Motlhoki completed her Honours in Fine Art at the University of the Witwatersrand, graduated with five distinctions and two awards. Her studio practice is in Johannesburg. She uses video and printmaking as tools to investigate the textures of intimacies and violences implicated in romantic love. Nuanced ideas of inheritance, consumption, texture, and materiality are notable qualities in her work. Her practice is characterised by a valorisation, problematisation and curiosity towards black love. 

MERVKi The Creator

MERVKi The Creator, Emmanuel Tchawi is a content creator, creative director and a fashion designer based in Dar es salaam, Tanzania. He graduated from the University of Dar es salaam with a BA in Art and films in 2020. Over the years he has been working with international photographers, designers, and creators to produce visual content and collections inspired by African culture and society. His work produces Impactful images which were exhibited at Nafasi Art space in Dar es Salaam in 2019.

Baya Medhaffar

A Tunisian artist, Baya graduated in cinema and Philosophy at the University of Vincennes - Saint Denis (Paris). She started as an actress and singer before turning to documentary and experimental filmmaking. In 2019, she was an assistant director in the film "Bidoun 4" by Jilani Saadi.

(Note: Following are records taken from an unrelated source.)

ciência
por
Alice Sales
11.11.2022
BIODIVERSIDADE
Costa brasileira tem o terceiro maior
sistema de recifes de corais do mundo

In 2021 she released her first short essay "Festina Lenteيا عم الشيفور" which premiered at FID Marseille and was awarded an artistic excellence prize at Festival des Cinémas Différents et Expérimentaux de Paris.

Letaru

Letaru

Letaru is a Ugandan visual and conceptual artist based in Kampala. Social scientist by training, she studied a Bachelor's of Social Sciences programme, majoring in Humanitarian Law (2014) and received a Masters degree in International Development from Sciences Po Paris, France. Exhibited as part of Collage Broadly Defined, and Playing to the Gallery at Afriart Gallery Kampala in 2020; her work reexamines history, comments on post-colonialism and responds to the current socio-political events.

Millz

Based in Harare, Millz is a playwright, actor, gamer, and public advocacy consultant. He has an MA in Public Advocacy and Activism (National University of Ireland, Galway - 2020) and has a BA in Theatre Arts (University of Zimbabwe - 2013). As a scholar-practitioner, his artistic practice is focused on formulating actionable frameworks for integrating young people, the arts, and technology with advocacy efforts, to affect change and influence socio-cultural, political, and economic development.